◆ **Available data**:
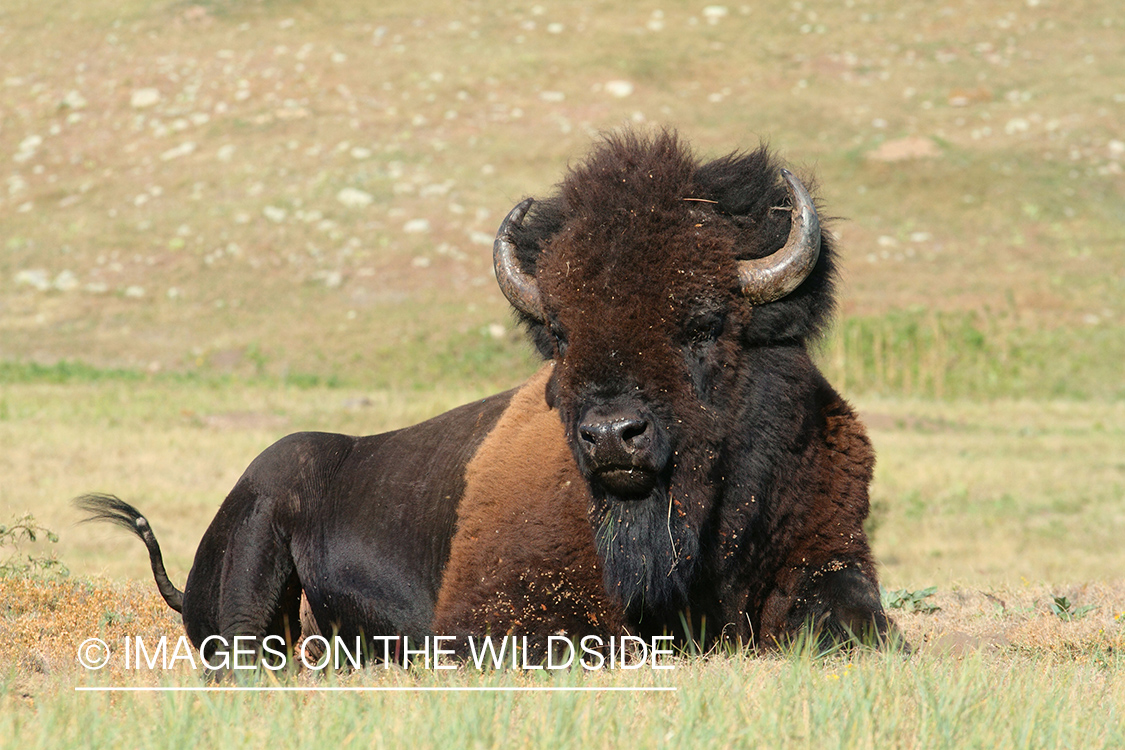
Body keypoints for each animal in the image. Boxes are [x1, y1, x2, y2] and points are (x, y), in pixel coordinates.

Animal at [81, 127, 895, 661]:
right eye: (561, 332)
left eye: (701, 324)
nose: (611, 436)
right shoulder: (497, 612)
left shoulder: (831, 558)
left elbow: (859, 628)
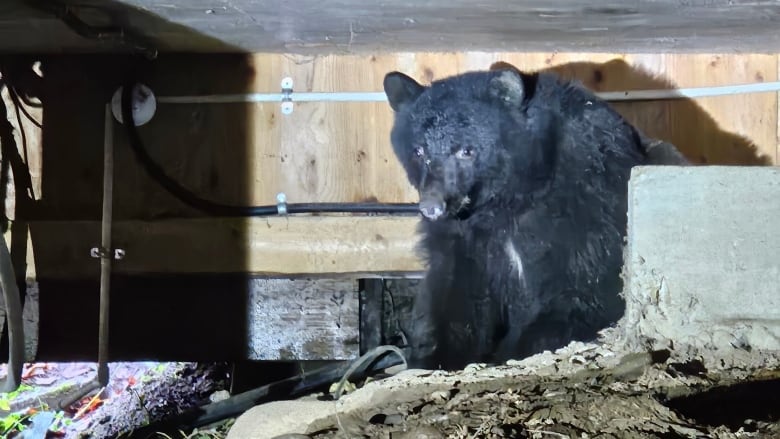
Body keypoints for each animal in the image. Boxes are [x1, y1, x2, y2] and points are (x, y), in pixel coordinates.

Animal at [384, 69, 672, 372]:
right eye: (419, 151)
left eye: (466, 150)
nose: (432, 206)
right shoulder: (463, 236)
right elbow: (457, 291)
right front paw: (438, 356)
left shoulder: (586, 199)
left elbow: (582, 283)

◆ **Instructions to follow**:
The data above must be given back verbatim, minus its images.

◆ **Finished exercise**:
Body keypoints for each animal in the image. Boxes are [x1, y1, x2, y2] and points are (x, y), in pixel coordinates.

Animal at [81, 127, 895, 661]:
right eye: (561, 332)
left eye: (701, 324)
nose: (611, 436)
right shoulder: (497, 612)
left shoulder: (831, 558)
left elbow: (859, 628)
Body keypoints for each animal in the image. Boxes are [x1, y1, x2, y2] and points are (x, y), in pixel coordinates.

Animal at [384, 69, 672, 372]:
right eye: (419, 151)
left eye: (466, 150)
nose: (432, 206)
right shoulder: (463, 236)
right elbow: (457, 291)
right front paw: (438, 356)
left shoulder: (586, 199)
left elbow: (582, 283)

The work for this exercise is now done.